Distinct from the human monuments – the hopeful but humble creations built by beachgoers – a particularly unflattering subset of human culture typically ends up on a beach. The wrack line’s contents reflect the ocean’s dual, unglamorous roles as a highway of commerce and the bottom of every drain. But far removed from the centers of what passes for civilization, lacking any substantial streams to sweep our castoffs seaward, Vineyard shores are relatively unafflicted by the bottles, cigarette butts, plastic widgets, and errant lumber that strand on so many mainland beaches.

Little lingers on the steep, dynamic front of Stonewall Beach, but even here, the sharp eye finds traces of acquisitive human aspiration gone awry.

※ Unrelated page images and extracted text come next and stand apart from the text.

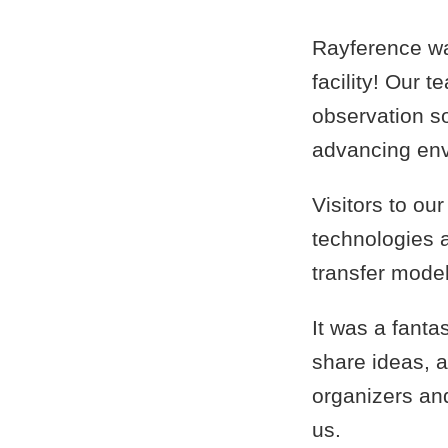
Rayference wa
facility! Our 
observation s
advancing env
Visitors to ou
technologies a
transfer model
It was a fanta
share ideas, a
organizers and
us.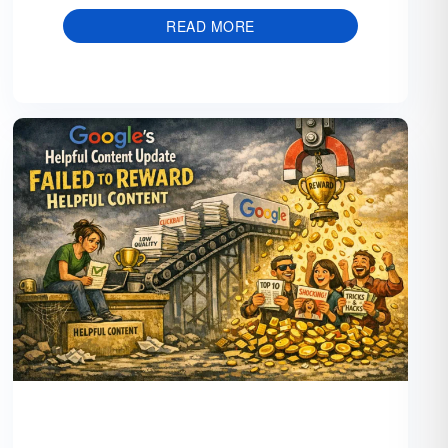
READ MORE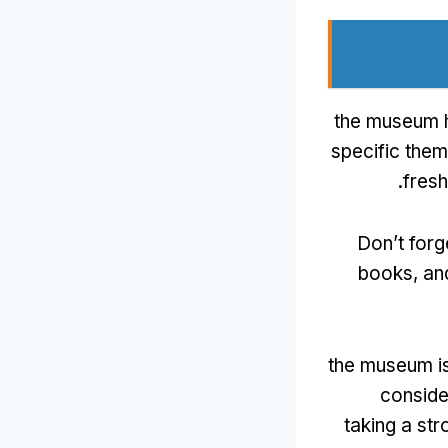
the museum h
specific them
.
fresh
Don’t forg
books
,
an
the museum is
conside
taking a str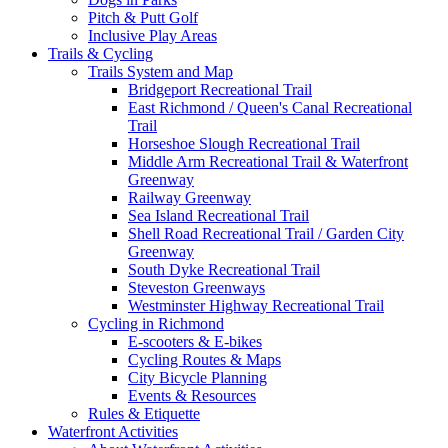
Pitch & Putt Golf
Inclusive Play Areas
Trails & Cycling
Trails System and Map
Bridgeport Recreational Trail
East Richmond / Queen's Canal Recreational
Trail
Horseshoe Slough Recreational Trail
Middle Arm Recreational Trail & Waterfront
Greenway
Railway Greenway
Sea Island Recreational Trail
Shell Road Recreational Trail / Garden City
Greenway
South Dyke Recreational Trail
Steveston Greenways
Westminster Highway Recreational Trail
Cycling in Richmond
E-scooters & E-bikes
Cycling Routes & Maps
City Bicycle Planning
Events & Resources
Rules & Etiquette
Waterfront Activities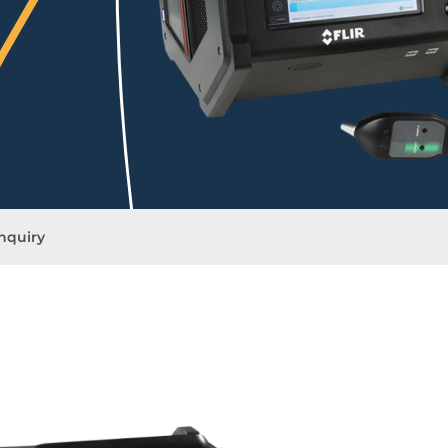
nquiry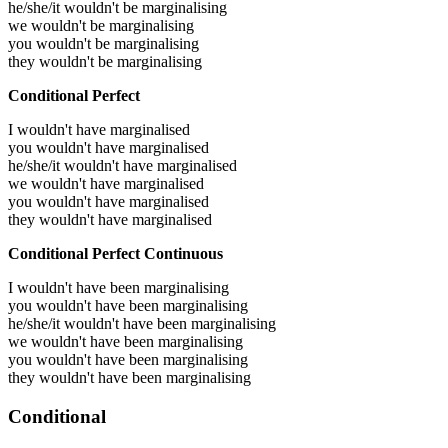
he/she/it wouldn't be marginalising
we wouldn't be marginalising
you wouldn't be marginalising
they wouldn't be marginalising
Conditional Perfect
I wouldn't have marginalised
you wouldn't have marginalised
he/she/it wouldn't have marginalised
we wouldn't have marginalised
you wouldn't have marginalised
they wouldn't have marginalised
Conditional Perfect Continuous
I wouldn't have been marginalising
you wouldn't have been marginalising
he/she/it wouldn't have been marginalising
we wouldn't have been marginalising
you wouldn't have been marginalising
they wouldn't have been marginalising
Conditional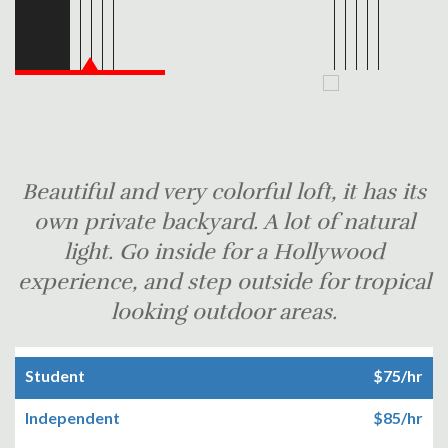
Beautiful and very colorful loft, it has its
own private backyard. A lot of natural
light. Go inside for a Hollywood
experience, and step outside for tropical
looking outdoor areas.
Student
$75/hr
Independent
$85/hr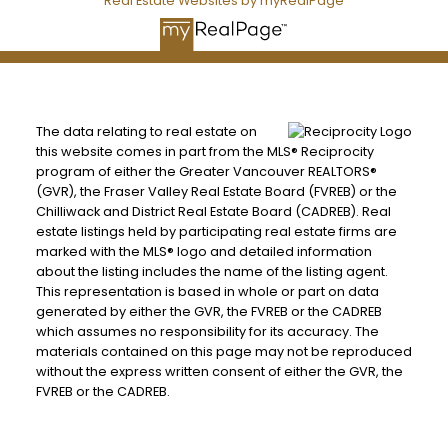
Real Estate Websites by myRealPage
The data relating to real estate on
this website comes in part from the MLS® Reciprocity
program of either the Greater Vancouver REALTORS®
(GVR), the Fraser Valley Real Estate Board (FVREB) or the
Chilliwack and District Real Estate Board (CADREB). Real
estate listings held by participating real estate firms are
marked with the MLS® logo and detailed information
about the listing includes the name of the listing agent.
This representation is based in whole or part on data
generated by either the GVR, the FVREB or the CADREB
which assumes no responsibility for its accuracy. The
materials contained on this page may not be reproduced
without the express written consent of either the GVR, the
FVREB or the CADREB.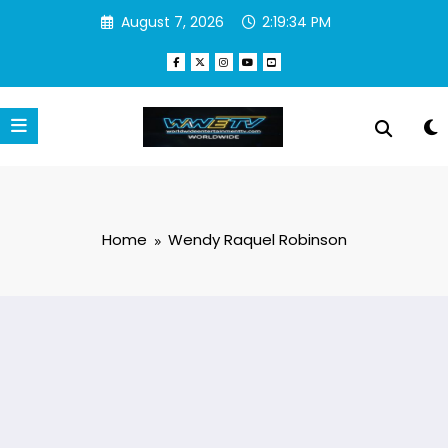
Skip
August 7, 2026
2:19:34 PM
to
content
Home
Wendy Raquel Robinson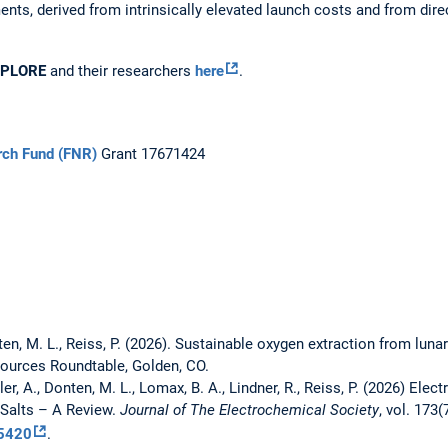
ments, derived from intrinsically elevated launch costs and from dir
SPLORE
and their researchers
here
.
rch Fund (FNR)
Grant 17671424
ten, M. L., Reiss, P. (2026). Sustainable oxygen extraction from lunar
sources Roundtable, Golden, CO.
ler, A., Donten, M. L., Lomax, B. A., Lindner, R., Reiss, P. (2026) El
 Salts – A Review.
Journal of The Electrochemical Society
, vol. 173(
5420
.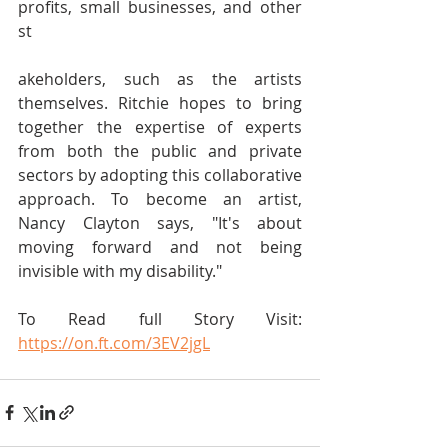
profits, small businesses, and other 
st
akeholders, such as the artists 
themselves. Ritchie hopes to bring 
together the expertise of experts 
from both the public and private 
sectors by adopting this collaborative 
approach. To become an artist, 
Nancy Clayton says, "It's about 
moving forward and not being 
invisible with my disability." 
To Read full Story Visit: 
https://on.ft.com/3EV2jgL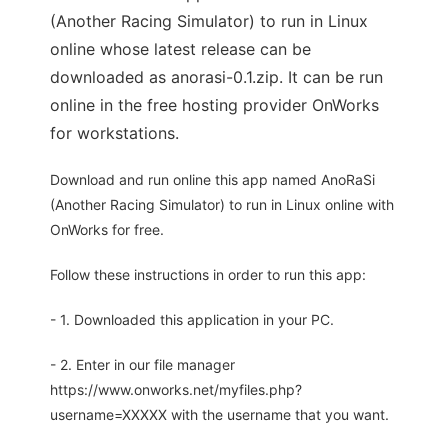
(Another Racing Simulator) to run in Linux
online whose latest release can be
downloaded as anorasi-0.1.zip. It can be run
online in the free hosting provider OnWorks
for workstations.
Download and run online this app named AnoRaSi
(Another Racing Simulator) to run in Linux online with
OnWorks for free.
Follow these instructions in order to run this app:
- 1. Downloaded this application in your PC.
- 2. Enter in our file manager
https://www.onworks.net/myfiles.php?
username=XXXXX with the username that you want.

On the Vineyard, our beach detritus leans heavily toward the predatory: defunct nets that have enveloped their last flounder, buoys that have abandoned their posts, the odd, battered lobster pot. And line, lots of line, carelessly discarded or lost when a lure snagged not jaw but rock. Lethal in intent, the aim of fishing line is to retrieve your hook with a struggling fish attached. But monofilament can be lethal by accident as well, its random coils snaring the necks of birds.

I am no fan of beach debris, and especially of waste that kills wildlife unnecessarily. Yet among the relentless hardness of Stonewall Beach, these lost remnants of our predatory urge take on a peculiar beauty in these photographs. Somehow, the act of being cast away in a desolate spot turns debris picturesque. It is as if, pitying these forlorn, fractured items, useful once but aground for now and destined to be washed away again, we avoid the thought of the loss or failure that brought them here, and even of their aggressive purpose. In the context of Stonewall’s inhospitable pile, where plant life is unthinkable, monofilament, wire line, even a rope that has lost most of itself shed their artificial origins and come to look natural, perhaps the stems or roots of sea weeds. We see what we want to, and find ways to imagine what seems too absent. Stonewall, like any great place, enforces humility even as it solicits our dreams.